Hissing, the serpents arched over the rock,
snapping at one another, searching for the live prey that had escaped them by a hair. They snatched at the abandoned barrels, cracked them like nuts, wallowed in the spilled blood, and tossed the remains aside. They struck at the cart, reducing it in moments to a jumble of splintered wood.

Then they turned to defend their prizes as more serpents writhed through the bloody foam, spines upraised to claim their share in the feast.

“That’s nothing to what you’ll get tomorrow night, my friends!” roared Rye’s neighbor. “Eh, Dorrie? Nothing to what they’ll get on Midsummer Eve!”

The hefty woman did not answer. Her eyes, fixed on the rock and the fearful, hissing beasts, were suddenly uncertain. Slowly she wiped her mouth with the back of her hand.

Rye turned away from the fence and pushed his way through the crowd, his stomach heaving, his mind filled with confused, shadowed memories.

Glittering coils. Gaping jaws. Blood. Screams of helpless terror …

He had dreamed of all these things. Without knowing it, he had been dreaming of the serpents, of the captives, of the rock. And he had dreamed of Dirk, desperate, crawling through stone tunnels, peering into a deep pit.

Make haste! It is almost Midsummer Eve.

He raised his eyes to the fortress, dark against the scarlet sky.

The prisoners marked for sacrifice were in there. He could feel it. And just as strongly he could feel that Dirk was in there, too. Dirk and his band of rebels were hiding somewhere within that dark stronghold. Their plan had been to release the prisoners before the day of sacrifice.

But in all this time, they had only managed to rescue two of the seven. And those two had been replaced.

By Faene and Sonia.

The Gifting ceremony would continue. Sonia, Faene, and five unknown others would die, horribly, chained to the rock. And Olt would live, to kill again, and again, and again.

I must find Dirk
, Rye thought frantically.
I must tell him….

But what good would it do to tell Dirk that the Fleet woman he loved was to be one of the seven sacrifices to Olt’s greed for life? What could Rye offer Dirk but pain?

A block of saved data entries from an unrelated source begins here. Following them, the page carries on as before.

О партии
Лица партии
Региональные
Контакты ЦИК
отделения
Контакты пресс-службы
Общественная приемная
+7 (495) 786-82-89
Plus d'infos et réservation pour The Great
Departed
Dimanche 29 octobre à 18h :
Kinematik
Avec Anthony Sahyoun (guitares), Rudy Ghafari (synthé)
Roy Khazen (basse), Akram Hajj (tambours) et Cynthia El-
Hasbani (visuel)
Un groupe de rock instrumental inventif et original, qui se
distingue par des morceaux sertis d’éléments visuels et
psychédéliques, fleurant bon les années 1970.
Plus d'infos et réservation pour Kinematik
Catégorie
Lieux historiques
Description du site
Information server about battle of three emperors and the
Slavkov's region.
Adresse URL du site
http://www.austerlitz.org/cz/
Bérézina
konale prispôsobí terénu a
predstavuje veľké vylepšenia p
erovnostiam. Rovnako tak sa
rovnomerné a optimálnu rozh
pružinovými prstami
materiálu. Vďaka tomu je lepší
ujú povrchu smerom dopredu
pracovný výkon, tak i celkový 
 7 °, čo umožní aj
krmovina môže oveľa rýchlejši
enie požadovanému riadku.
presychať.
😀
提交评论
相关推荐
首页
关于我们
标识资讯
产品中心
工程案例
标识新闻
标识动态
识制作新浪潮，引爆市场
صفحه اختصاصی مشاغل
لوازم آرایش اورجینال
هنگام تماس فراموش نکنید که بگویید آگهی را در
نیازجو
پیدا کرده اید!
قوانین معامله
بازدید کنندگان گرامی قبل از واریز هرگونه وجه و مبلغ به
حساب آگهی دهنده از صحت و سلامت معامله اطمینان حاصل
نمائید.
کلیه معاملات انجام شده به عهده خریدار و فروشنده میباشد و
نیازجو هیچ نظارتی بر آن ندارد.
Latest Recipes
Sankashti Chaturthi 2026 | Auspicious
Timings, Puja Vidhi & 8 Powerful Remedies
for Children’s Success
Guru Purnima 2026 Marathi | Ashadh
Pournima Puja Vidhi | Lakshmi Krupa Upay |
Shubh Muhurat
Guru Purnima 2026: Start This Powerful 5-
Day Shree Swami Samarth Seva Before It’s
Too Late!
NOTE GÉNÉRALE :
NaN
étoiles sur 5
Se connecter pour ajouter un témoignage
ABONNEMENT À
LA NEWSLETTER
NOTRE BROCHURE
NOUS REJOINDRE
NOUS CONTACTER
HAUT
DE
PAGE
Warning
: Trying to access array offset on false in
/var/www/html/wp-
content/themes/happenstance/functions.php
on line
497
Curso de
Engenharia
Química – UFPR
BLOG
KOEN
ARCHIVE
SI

Nine powers to aid you in your quest …

Rye raised his hand to the little bag hanging around his neck. And with a thrill of horror, he felt a hot, hairy hand beneath his own.

He yelled aloud, grasped the hand, and threw it aside. He looked down at the sly, long-armed creature beside him. It chattered and gibbered angrily, then snatched the cap from his head and plunged away into the crowd.

Gasping, fumbling for the bell tree stick in his belt, Rye turned to give chase.

“Don’t bother,” a woman laughed beside him. “You’ll never catch a polypan. Just be grateful it didn’t get your purse. That’s a good idea — wearing it around your neck.”

It was the first friendly voice Rye had heard since arriving in Oltan. He glanced at the speaker. She was carrying a basket that smelled strongly of fish but now contained only a few vegetables. Her straw-colored hair was bundled into an untidy knot on the top of her head. Her hazel eyes were lively. He guessed she was still quite young, though her skin was weathered and creased by the wind and sun.

As the woman looked at him more closely, she frowned and glanced quickly left and right, furtively crossing her fingers and wrists.

“I don’t know why you’re still here, son,” she muttered out of the side of her mouth. “But you’re mad to be wandering around in plain view. What if the rebels get another prisoner out tonight? Then the Gifters will be looking for a replacement close to home, won’t they? Get right out of sight and stay there till tomorrow night’s over!”

Out of sight
, Rye thought dazedly.
Yes. That is what I need. Somewhere safe, so I can rest. So I can think.

He looked straight into the woman’s worried eyes. “Where can I go?” he asked.

She hesitated, looking at him doubtfully and
gnawing her bottom lip in a way that reminded him painfully of Sonia. Then she shrugged, as if she had suddenly decided to trust him.

“There,” she whispered, jerking her head to a low building hunched by the shore and surrounded by boats turned upside down in the sand. “Creep in, find a quiet corner, and stay there. Try not to be seen, but if you
are
seen, say Nell sent you. And get that hair of yours covered up again, as quick as you can!”

She hitched her basket higher on her arm and hurried away without looking back.